We waited three days to see if there was any improvement neurologically. The wait was grueling. Time ticked by, slowly but effortlessly. There was no change except our realization that the man that we loved lie before us only as a mere shell…brain-dead and vegetative. I had worked with chronically ill, vegetative patients for many years and knew the road that lie ahead of us.
I now stood on the other side.
My stomach dropped.
My heart broke. I lost a little piece of myself when I realized that day what we were going to have to do.
Nobody spoke to us about our options or what was really happening. I think that they picked up cues that there was a nurse in the immediate family and sort of left me to pick up the pieces. To tell Paul’s wife and only son that he was not coming back.
The hiss of the ventilator and the wretched smells of the room permeated my senses, etching into the very course of my being. I knew that none of us wanted or deserved this new life that lie before us…most of all, not Paul. That night I had to have the most difficult conversation with my husband and explain to him that we would never see the dad and grandfather that we knew. I knew that time was not on our side to see to our mercy. We had three days from the time of injury to make final decisions.
The next morning was day three.
And so we did it. We euthanized our dad with high-dose morphine. It was the single most difficult, and the the easiest decision that I have ever made. I knew that Paul would want us to spare him of a life of vegetation and misery…but who was I to play God? Sky and his mom looked to me to tell them what the real deal was and to guide them medically.
The world was on my shoulders. I carried that ominous weight through his actual death, the funeral planning and the aftermath.
And then I sank.
In the midst of our crisis, Sky had been unemployed for nine arduous months, his grandmother had died and I suffered a miscarriage. I sought grief counseling for some time and came to realize that I suffered from post-traumatic stress disorder. I grappled with the decisions that we had made that fateful day, but eventually learned to forgive myself. I grew to understand that if God wanted our dear dad to live, that He would intervened even in the midst of high-dose morphine.

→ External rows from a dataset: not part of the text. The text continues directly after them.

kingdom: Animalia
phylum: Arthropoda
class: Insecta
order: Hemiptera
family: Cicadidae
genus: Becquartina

And slowly, I began to heal.
But never really became the person that I was before our tragedy. We will never be the same people again. That time in our lives was pivotal. It was the first time that the rug had been pulled from beneath us and it left us breathless and stunned. And changed forever.
What I did take from it, was a very real awareness that tomorrow is never promised. That each day and each person in our lives should not be taken for granted. That you may never get a next time.
So on this past Memorial Day weekend, my dad and step-mother, Diane came to Philadelphia for a week-long visit. The kids hadn’t seen their grandparents in six months…we unfortunately, do not get to see them very often since they live 300 miles away in Pittsburgh. Our girls love when they visit and squeal with delight in their presence. We went on picnics, we played at parks, we played softball, scootered, walked the boardwalk at the shore and just really enjoyed our time together.
We lived in the moment. And we were lucky enough to capture some of these priceless times in pictures.
To remember…when there comes a time when there is not a tomorrow.